What a Lean-Agile Center of Excellence means exactly, will vary from person to person and company to company. To us, Lean-Agile Center of Excellence is synonymous with a small group of people that

puts in place what we need to put in place to make lean-agile happen and bring home the benefits of lean-agile ways of working.

If we double-click on the very general statement, we can simplify this by saying that the job is to ensure the organization has the following structures:

  • An in-house agile coaching & consultancy unit that can be asked to create Quick-Start teams and trains as well as support them over their first 18 months. Depending on the size of the organization this can be a unit of anything from 5 to 50 or more people working full time
  • A hands-on and operative lean-agile portfolio management team that drive the vision, direction, Kanban-system and metrics for multiple trains and units.
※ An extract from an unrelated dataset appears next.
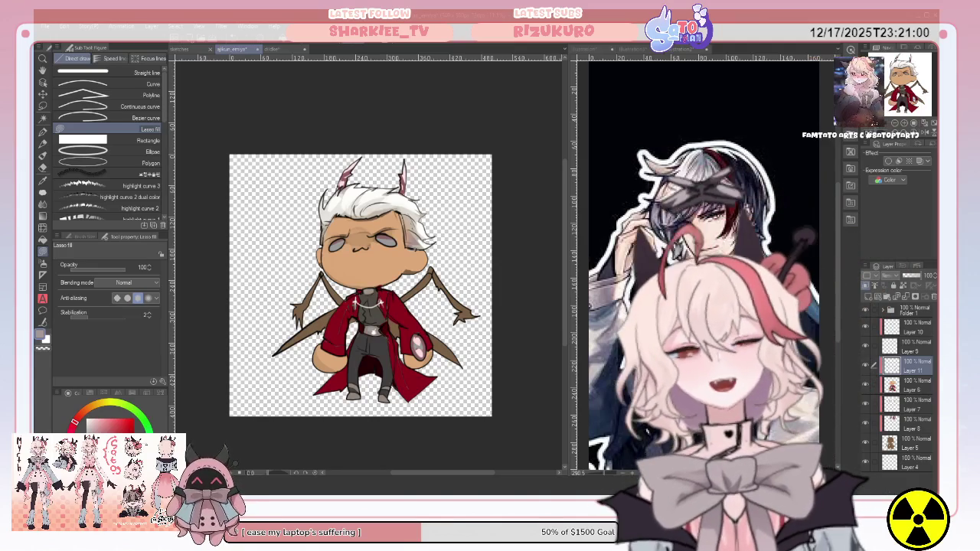
Step: Zoom into the Archer reference sheet's chest and pen the grey chest armour plates
left_click(634, 49)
This is the team that coordinates, supports and prepares the way for the actual decision makers. Again, depending on the size of the organization, this is likely a team of 2-9 persons where at least a few are almost full time.

Another perspective

Group 1 with sub-group:

Drive change on a strategic and tactical level. This is the larger group that Kotter refers to as the “Coalition of Change”. This larger group is supported by a smaller sub-group of people that can dedicate a significant part of their time to driving change and supporting the larger group.


Group (unit) 2:

Make change happen on an operative level. At the end of the day, talk and strategies must turn into action. Courses must be held, organizational re-design sessions need to be facilitated, trains need to be started and coached, and there may be up to hundreds of teams to coach and train. All this requires some serious competence and volume time from quite a few people.


Group 3 with stakeholders:

Co-ordinate and drive the portfolio process. This is the small and almost full time team that is the heartbeat of the portfolio process. The team does not make the decisions, but rather drives the visionary and strategic processes, manages the portfolio Kanban system and ensures there are a coherent set of metrics. There is larger group of top-level business executives around this group that make the actual decisions.

When you decide to go lean-agile at scale you will likely start with group 1. Soon group 2 must come into existence, or no change will happen in reality because group 1 will simply have neither the time nor the skills to make it happen. As the size of the organization that has transformed into a lean-agile set-up increases group 3 must come into existence bring home the benefits on an enterprise level.